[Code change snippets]
((

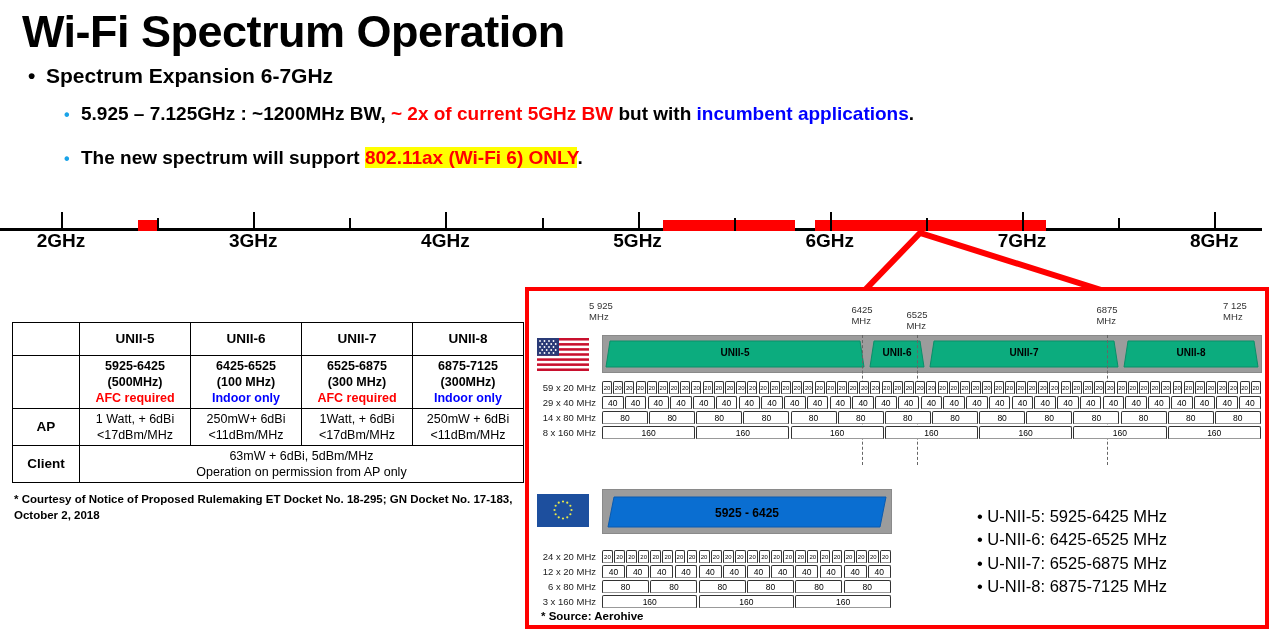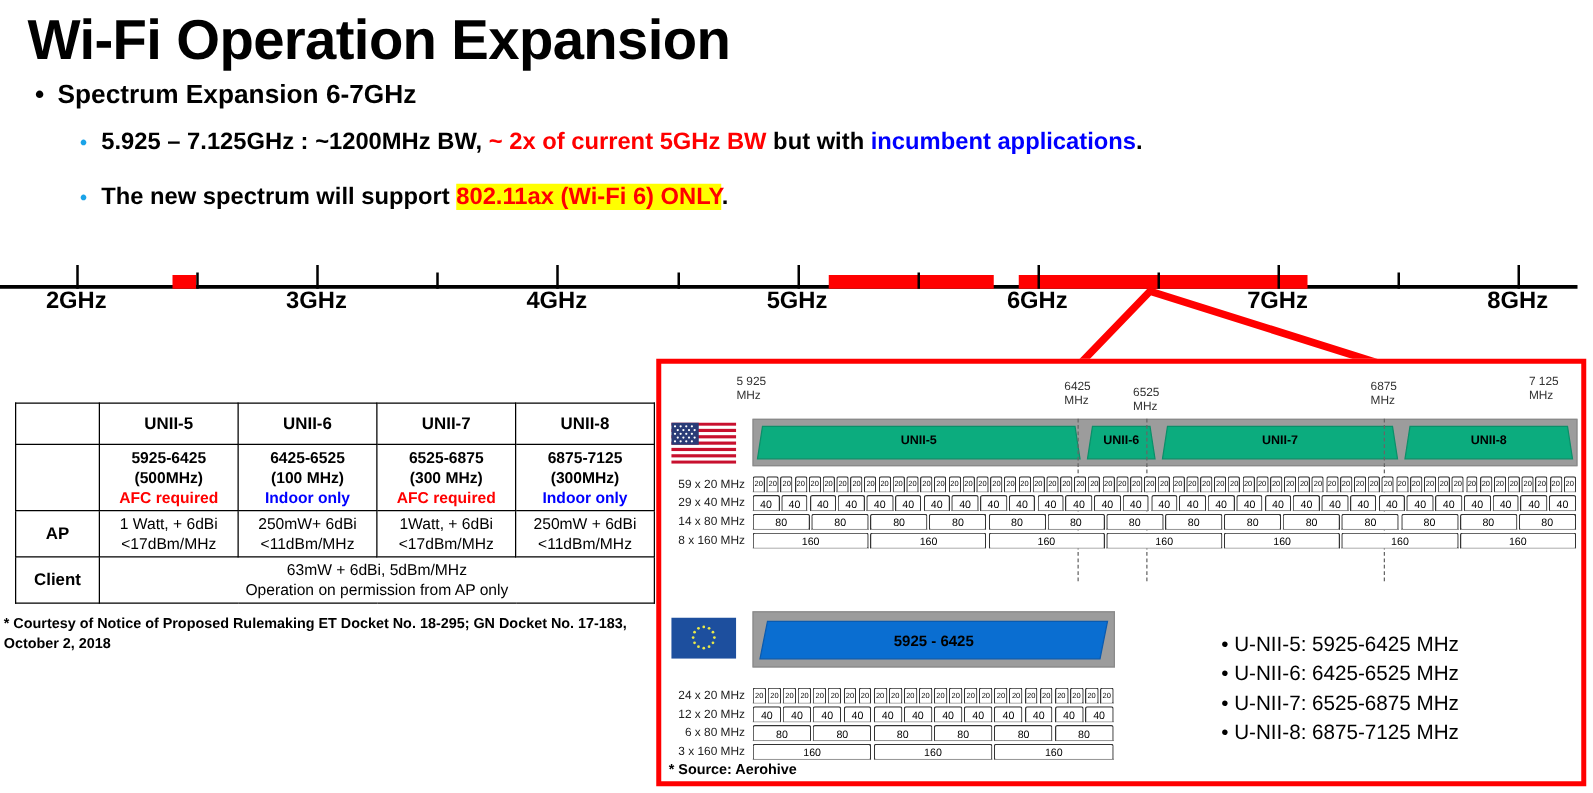"Wi-Fi Operation Expansion" div { text: Operation Expansion -> Spectrum Operation }
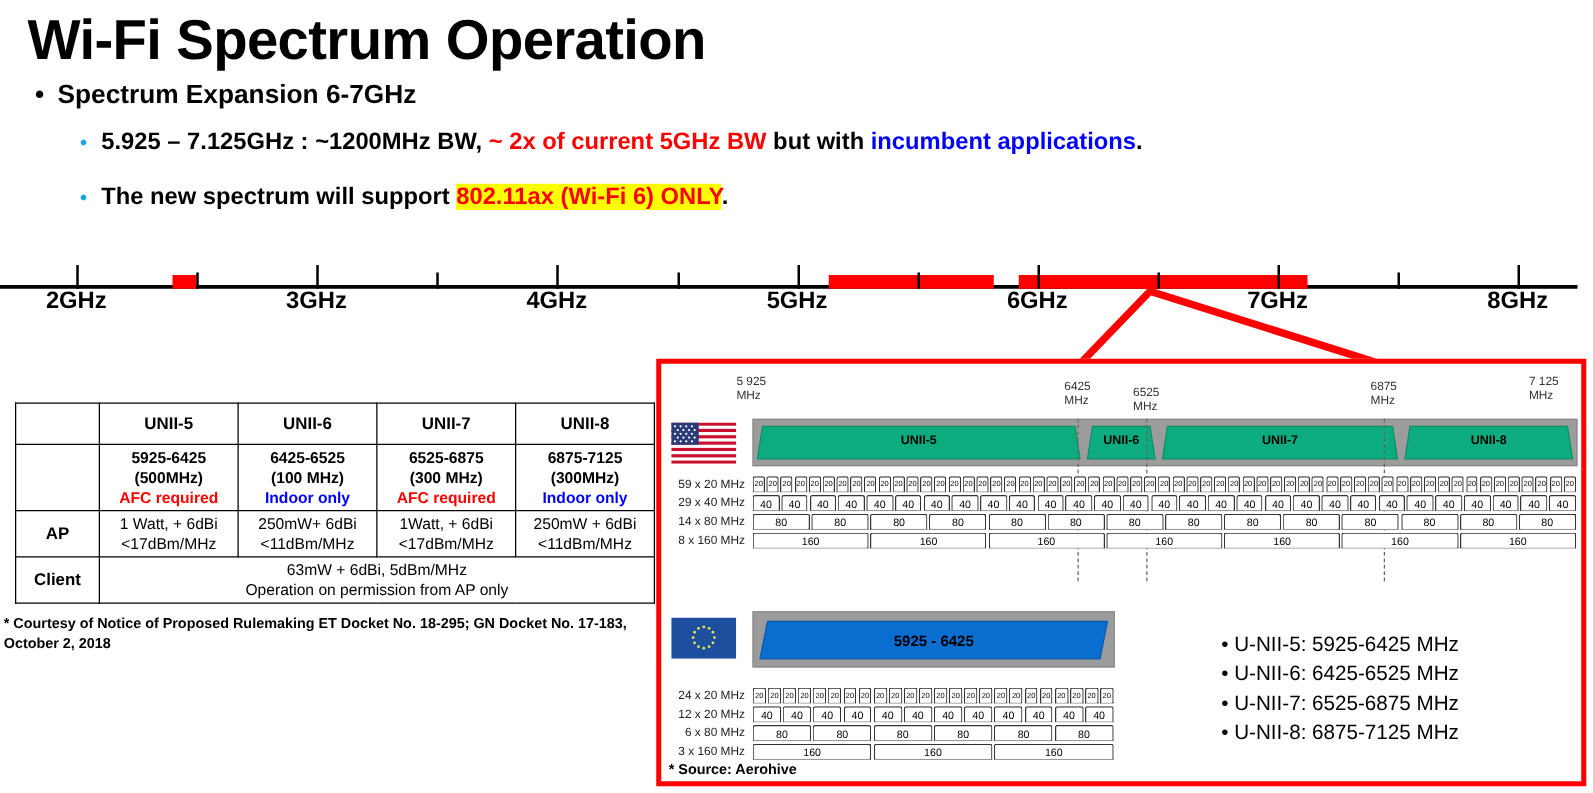"* Courtesy of Notice of" #footnote { left: 3px -> 14px }
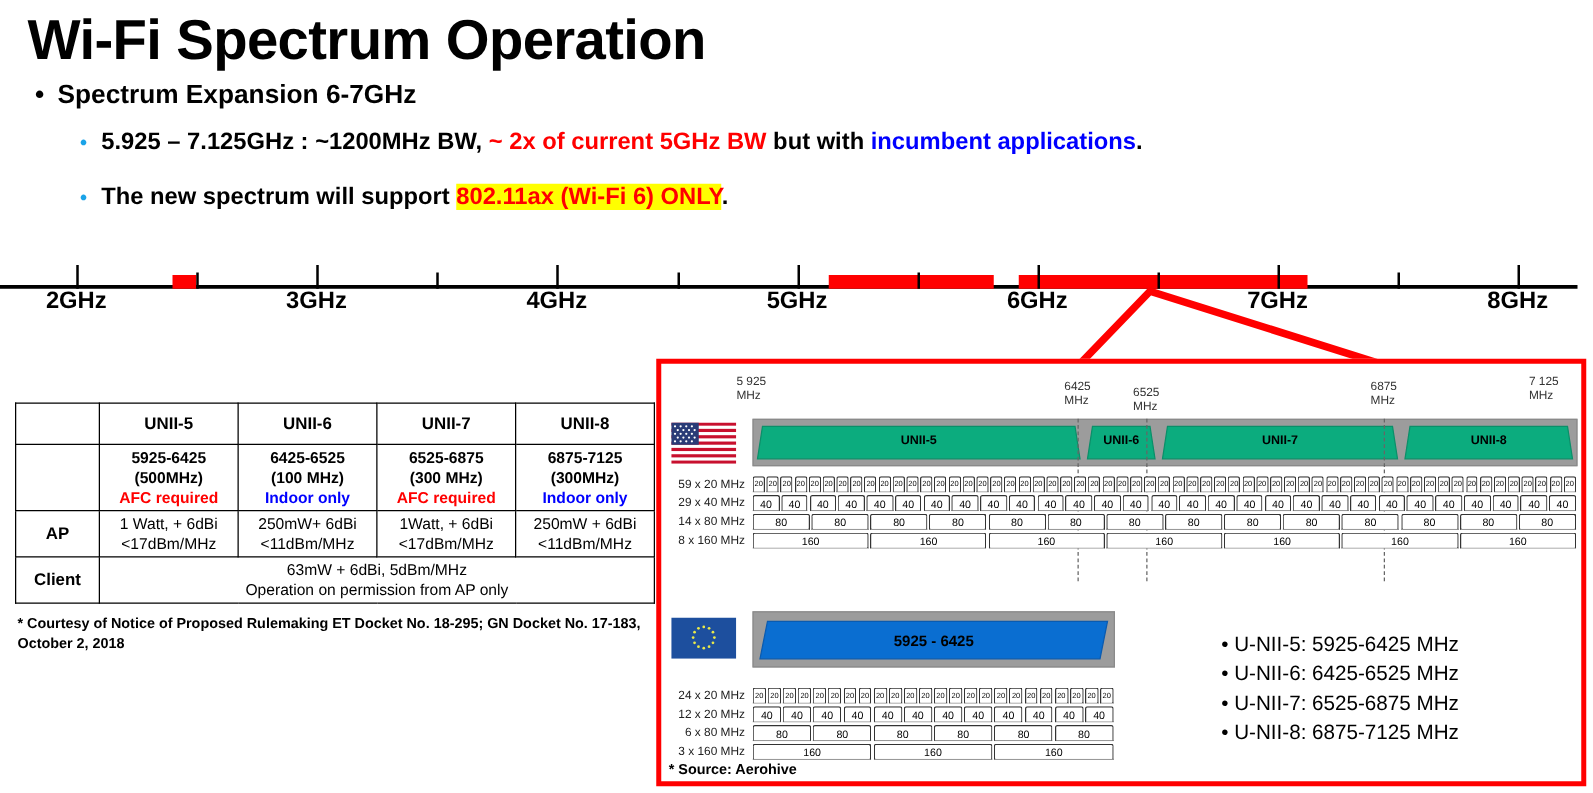"* Source: Aerohive" #source-note { left: 6px -> 12px }
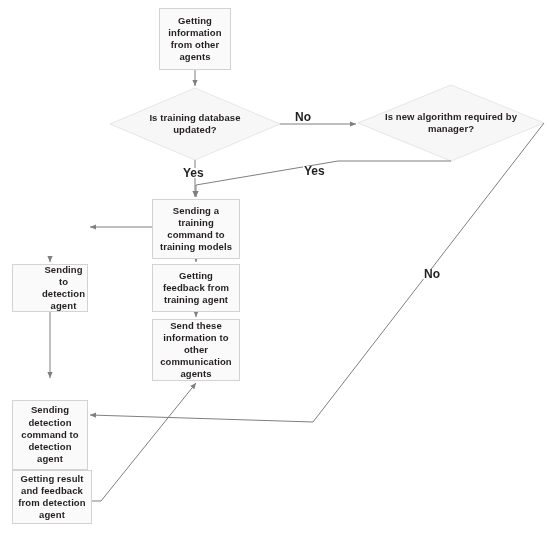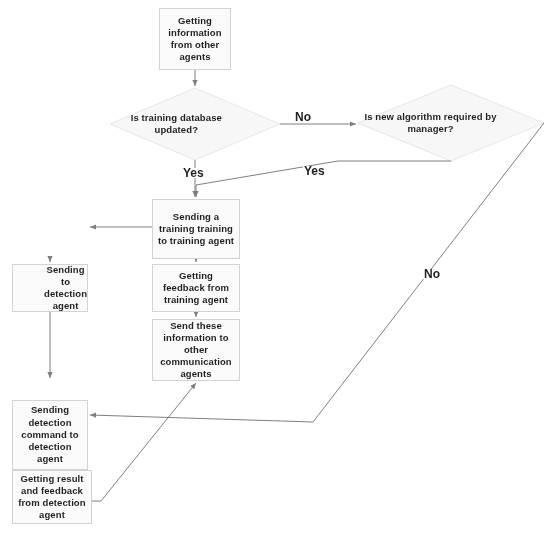"Getting information from other agents" .node { justify-content: none -> center }
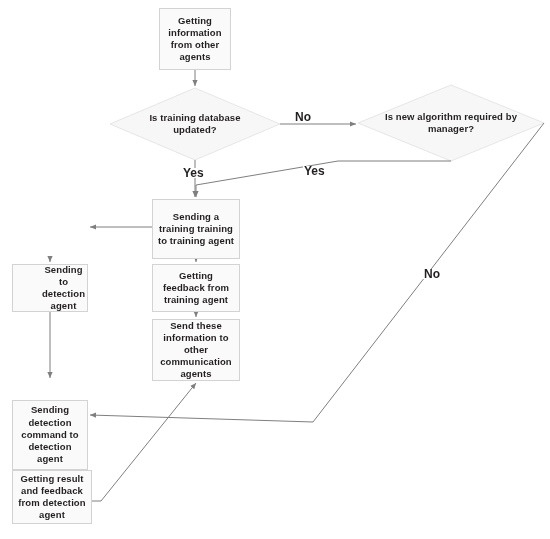"Sending a training training to" div.inner { text: training to training agent -> command to training models }
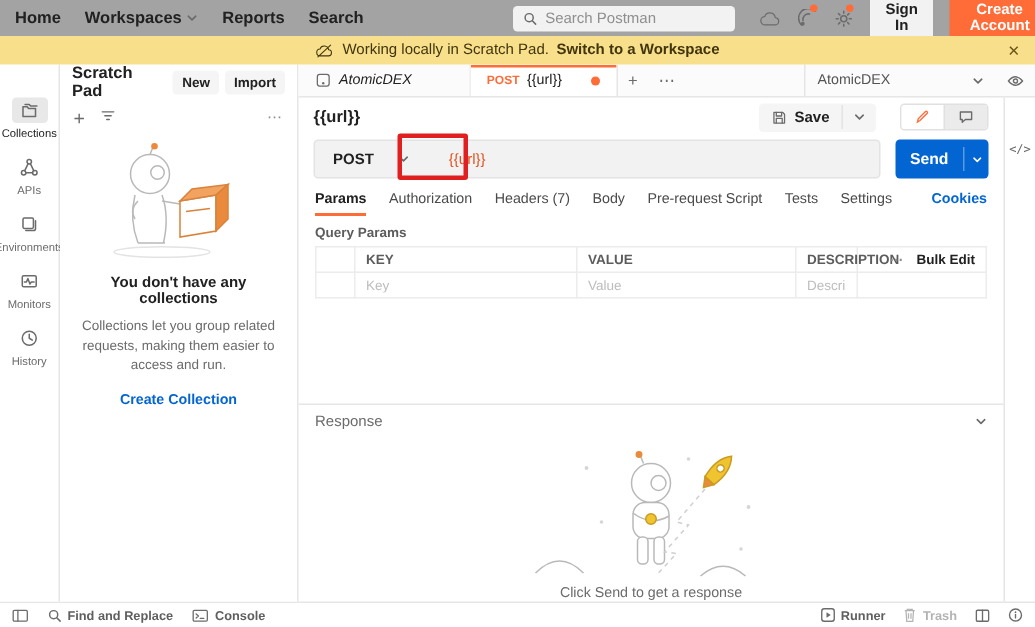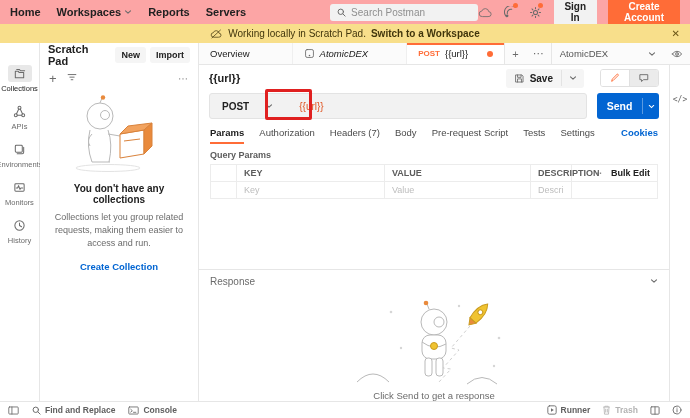"Home" .topnav { background: #fca5a5 -> #a3a3a3; gap: none -> 16px }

))

Give every line above again exactly, with no pictures.

▶ _Completed task_:
"Wi-Fi Operation Expansion" div { text: Operation Expansion -> Spectrum Operation }
"* Courtesy of Notice of" #footnote { left: 3px -> 14px }
"* Source: Aerohive" #source-note { left: 6px -> 12px }
"Getting information from other agents" .node { justify-content: none -> center }
"Sending a training training to" div.inner { text: training to training agent -> command to training models }
"Home" .topnav { background: #fca5a5 -> #a3a3a3; gap: none -> 16px }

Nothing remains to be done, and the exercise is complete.